[This post is tagged "nothing to do with e-learning...]
Earlier this year the Transport Select Committee began an Inquiry on Road Safety. The then Chair of the Committee, Gwyneth Dunwoody MP, who sadly died in April of this year, helpfully agreed to allow my family to submit a memorandum of evidence, well beyond the closing date, concerning the problem of undiagnosed sleep apnoea and the large numbers of vocational drivers suffering from it.

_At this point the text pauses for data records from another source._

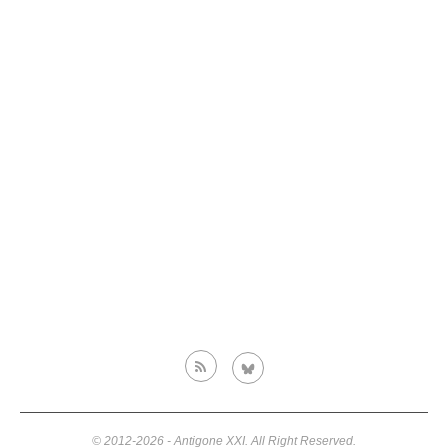
© 2012-2026 - Antigone XXI. All Right Reserved.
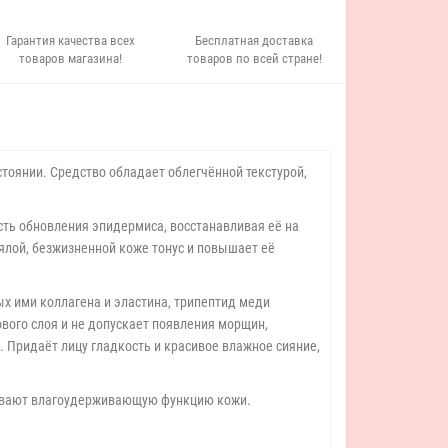
Гарантия качества всех
Бесплатная доставка
товаров магазина!
товаров по всей стране!
оянии. Средство обладает облегчённой текстурой,
ть обновления эпидермиса, восстанавливая её на
ялой, безжизненной коже тонус и повышает её
х ими коллагена и эластина, трипептид меди
ового слоя и не допускает появления морщин,
 Придаёт лицу гладкость и красивое влажное сияние,
ливают влагоудерживающую функцию кожи.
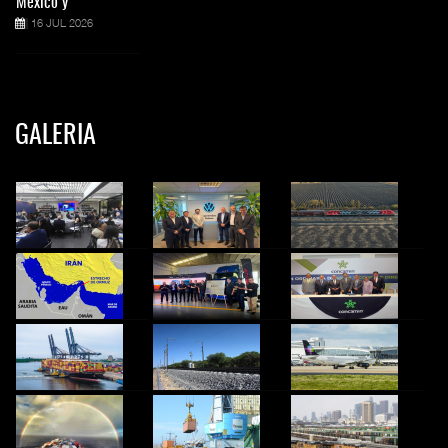
México y
16 JUL 2026
GALERIA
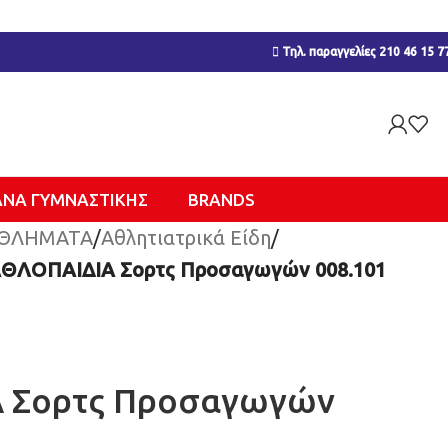
Τηλ. παραγγελίες 210 46 15 7
ΑΝΑ ΓΥΜΝΑΣΤΙΚΉΣ
BRANDS
ΘΛΗΜΑΤΑ
/
Αθλητιατρικά Είδη
/
ΘΛΟΠΑΙΔΙΑ Σορτς Προσαγωγών 008.101
 Σορτς Προσαγωγών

Our evidence is now available on the Parliament UK web site. One of the things we called for was for the Health and Safety Executive, with its responsibilities
for minimising work-related death and injury, and with its powers
to insist on action by employers to prevent risks to non-employees
(that is, road users at risk from drivers suffering from sleep
apnoea), to play a much more prominent role in relation to
work-related fatal road-traffic accidents and their prevention. The Transport Select Committee's report, published on 15/10/2008, makes scant reference to sleep-related road accidents, and none to sleep apnoea, but it is nevertheless good to see that the report highlights, in paragraph 110 the anomaly that "the
vast majority of work-related deaths are not examined by the Health
and Safety Executive, purely because they occur on the roads", and calls for the Government to "review the role of the Health and Safety
Executive with regard to road safety to ensure that it fulfils
its unique role in the strategy beyond 2010".